The Anesthesiologist Wasn't Watching: What Happens When Monitoring Fails During Surgery
- Glen Sturtevant
- 2 days ago
- 2 min read
Anesthesia cases represent some of the most technically complex Virginia medical malpractice claims we handle. When patients suffer injuries during surgery—hypoxic brain damage, awareness during anesthesia, medication errors—establishing what went wrong and why requires understanding the nuances of anesthesia practice and monitoring standards.

The standard of care requires continuous monitoring throughout surgical procedures. Before surgery begins, anesthesiologists must verify that all monitoring equipment is functioning properly—pulse oximetry, capnography, blood pressure, EKG, temperature monitoring. Throughout the procedure, they're expected to maintain constant vigilance over the patient's vital signs and physiological status.
But what "continuous monitoring" means in actual practice is where many of these cases turn. Operating rooms are complex environments. Anesthesiologists must simultaneously monitor patients, administer medications, adjust ventilator settings, respond to surgeon requests, and document everything in the medical record. Modern electronic health records demand constant data entry. Multiple alarms can create "alarm fatigue" where providers become desensitized to alerts.

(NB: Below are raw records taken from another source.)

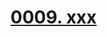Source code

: # [0009. xxx](https://github.com/Tdahuyou/chrome/tree/main/0009.%20xxx)

<!-- region:toc -->

<!-- endregion:toc -->


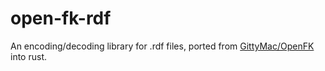 # open-fk-rdf

An encoding/decoding library for .rdf files, ported from [GittyMac/OpenFK](https://github.com/GittyMac/OpenFK/) into rust.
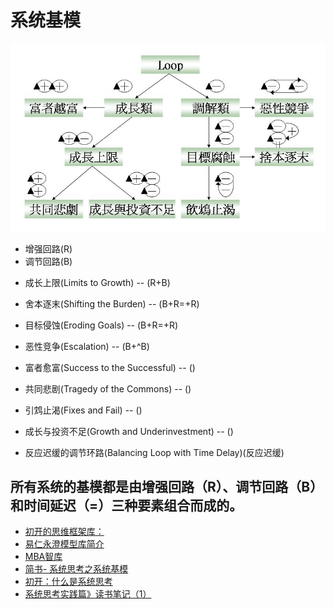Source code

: # 系统基模 

![系统基模](../img/系统基模整理.jpg "系统基模整理")



- 增强回路(R)
- 调节回路(B)

* 成长上限(Limits to Growth)    --  (R+B)
* 舍本逐末(Shifting the Burden) --  (B+R=+R)
* 目标侵蚀(Eroding Goals) 	   --  (B+R=+R)
* 恶性竞争(Escalation)          --  (B+^B)
* 富者愈富(Success to the Successful) --  ()
* 共同悲剧(Tragedy of the Commons)    --  ()
* 引鸩止渴(Fixes and Fail)            --  ()
* 成长与投资不足(Growth and Underinvestment)  --  () 

* 反应迟缓的调节环路(Balancing Loop with Time Delay)(反应迟缓) 

## 所有系统的基模都是由增强回路（R）、调节回路（B）和时间延迟（=）三种要素组合而成的。

- [初开的思维框架库：](http://thinking.chukai.pro/read/xi-tong-si-wei/xi-tong-de-ji-mo)
- [易仁永澄模型库简介](http://tm.runwith.cc/)
- [MBA智库](https://wiki.mbalib.com/wiki/%E7%B3%BB%E7%BB%9F%E5%9F%BA%E6%A8%A1)
- [简书-	系统思考之系统基模](https://www.jianshu.com/p/0d62418dc474)
- [初开：什么是系统思考](https://www.jianshu.com/p/3ef6bec420de "好东西")
- [系统思考实践篇》读书笔记（1）](https://www.jianshu.com/p/8244f51c8543)


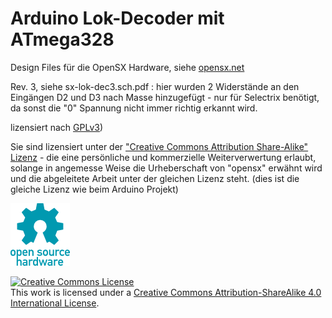 # Arduino Lok-Decoder mit ATmega328
Design Files für die OpenSX Hardware, siehe <a href="http://opensx.net"> opensx.net </a>

Rev. 3, siehe sx-lok-dec3.sch.pdf : hier wurden 2 Widerstände an den Eingängen D2 und D3 nach Masse hinzugefügt - nur für Selectrix benötigt, da sonst die "0" Spannung nicht immer richtig erkannt wird.

lizensiert nach <a href="http://www.gnu.org/licenses/gpl-3.0.de.html">GPLv3</a>)


Sie sind lizensiert unter der <a href="https://creativecommons.org/licenses/by-sa/4.0/de">"Creative Commons Attribution Share-Alike" Lizenz</a> - 
die eine persönliche und kommerzielle Weiterverwertung erlaubt, solange in angemesse Weise
die Urheberschaft von "opensx" erwähnt wird und die abgeleitete Arbeit unter der gleichen 
Lizenz steht. (dies ist die gleiche Lizenz wie beim Arduino Projekt)

![OSH Logo](../oshw-logo-100-px.png)


<a rel="license" href="http://creativecommons.org/licenses/by-sa/4.0/"><img alt="Creative Commons License" style="border-width:0" src="https://i.creativecommons.org/l/by-sa/4.0/88x31.png" /></a><br />This work is licensed under a <a rel="license" href="http://creativecommons.org/licenses/by-sa/4.0/">Creative Commons Attribution-ShareAlike 4.0 International License</a>.
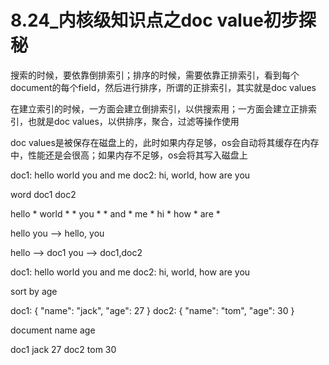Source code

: # 8.24_内核级知识点之doc value初步探秘

搜索的时候，要依靠倒排索引；排序的时候，需要依靠正排索引，看到每个document的每个field，然后进行排序，所谓的正排索引，其实就是doc values

在建立索引的时候，一方面会建立倒排索引，以供搜索用；一方面会建立正排索引，也就是doc values，以供排序，聚合，过滤等操作使用

doc values是被保存在磁盘上的，此时如果内存足够，os会自动将其缓存在内存中，性能还是会很高；如果内存不足够，os会将其写入磁盘上


doc1: hello world you and me
doc2: hi, world, how are you

word		doc1		doc2

hello		*
world		*		*
you		*		*
and 		*
me		*
hi				*
how				*
are				*

hello you --> hello, you

hello --> doc1
you --> doc1,doc2

doc1: hello world you and me
doc2: hi, world, how are you

sort by age


doc1: { "name": "jack", "age": 27 }
doc2: { "name": "tom", "age": 30 }

document	name		age

doc1		jack		27
doc2		tom		30	




	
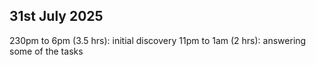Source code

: 31st July 2025
--------------
230pm to 6pm (3.5 hrs): initial discovery
11pm to 1am (2 hrs): answering some of the tasks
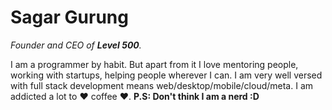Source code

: 


<h1>Sagar Gurung</h1>
          <p>
            <em>Founder and CEO of <strong>Level 500</strong>.</em>
          </p>
          <p>
            I am a programmer by habit. But apart from it I love mentoring
            people, working with startups, helping people wherever I can. I am
            very well versed with full stack development means
            web/desktop/mobile/cloud/meta. I am addicted a lot to ❤ coffee ❤.
            <strong>P.S: Don't think I am a nerd :D</strong>
          </p>
          
<!--          [- 👋 Hi, I’m @Calyfs0, currently upskilling myself on DSA, LLD, HLD on MERN Stack from Scaler Academy.
- 👀 I’m interested in working on real world problems that can make people happy.
- 🌱 I’ve  7+ years of experience working on Windows form development using C#/VB with SQL as backend. I have also experience in making API using Asp.Net Web API with C# and SQL.
- 💞️ Currently pursuing DSA course from Scaler Academy.
- 📫 How to reach me : bitxsugar@gmail.com](url)-->




<!---
Calyfs0/Calyfs0 is a ✨ special ✨ repository because its `README.md` (this file) appears on your GitHub profile.
You can click the Preview link to take a look at your changes.
--->
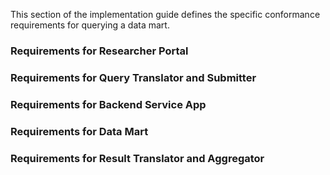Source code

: This section of the implementation guide defines the specific conformance requirements for querying a data mart.



### Requirements for Researcher Portal


### Requirements for Query Translator and Submitter



### Requirements for Backend Service App 


### Requirements for Data Mart


### Requirements for Result Translator and Aggregator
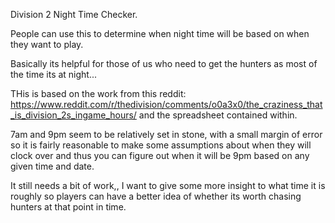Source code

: Division 2 Night Time Checker.

People can use this to determine when night time will be based on when they want to play.

Basically its helpful for those of us who need to get the hunters as most of the time its at night...

THis is based on the work from this reddit:
https://www.reddit.com/r/thedivision/comments/o0a3x0/the_craziness_that_is_division_2s_ingame_hours/ and the spreadsheet contained within.

7am and 9pm seem to be relatively set in stone, with a small margin of error so it is fairly reasonable to make some assumptions about when they will clock over and thus you can figure out when it will be 9pm based on any given time and date.

It still needs a bit of work,, I want to give some more insight to what time it is roughly so players can have a better idea of whether its worth chasing hunters at that point in time.
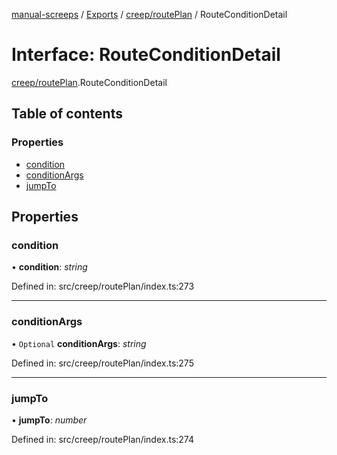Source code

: [manual-screeps](../README.md) / [Exports](../modules.md) / [creep/routePlan](../modules/creep_routeplan.md) / RouteConditionDetail

# Interface: RouteConditionDetail

[creep/routePlan](../modules/creep_routeplan.md).RouteConditionDetail

## Table of contents

### Properties

- [condition](creep_routeplan.routeconditiondetail.md#condition)
- [conditionArgs](creep_routeplan.routeconditiondetail.md#conditionargs)
- [jumpTo](creep_routeplan.routeconditiondetail.md#jumpto)

## Properties

### condition

• **condition**: *string*

Defined in: src/creep/routePlan/index.ts:273

___

### conditionArgs

• `Optional` **conditionArgs**: *string*

Defined in: src/creep/routePlan/index.ts:275

___

### jumpTo

• **jumpTo**: *number*

Defined in: src/creep/routePlan/index.ts:274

None of this excuses inadequate monitoring, but it explains the context in which anesthesia errors occur and why proving negligence requires careful analysis of what monitoring should have occurred versus what actually happened.
In Virginia anesthesia malpractice cases, we must establish not just that something went wrong, but that the anesthesiologist's monitoring fell below the standard expected of a reasonably prudent anesthesiologist in similar circumstances. That requires expert testimony explaining proper monitoring protocols, how specific deviations occurred, and how better monitoring would have prevented the injury.
The anesthesia record becomes crucial evidence in these cases. When we examine minute-by-minute documentation, we can often identify gaps—periods where vital signs weren't recorded, alarms that should have triggered immediate responses, interventions that came too late. The record may tell a different story than what providers claim happened. Defense arguments in anesthesia cases often focus on whether the patient had an unpredictable reaction or whether injury occurred too rapidly for any intervention to help. These defenses highlight why thorough documentation review and strong expert testimony are essential.
In our experience with anesthesia malpractice cases in Virginia, the strongest claims involve clear evidence of inadequate monitoring coupled with proof that proper attention would have prevented the harm. When monitoring lapses are documented and causation can be established, these cases can demonstrate the life-altering consequences of failing to watch patients during their most vulnerable moments.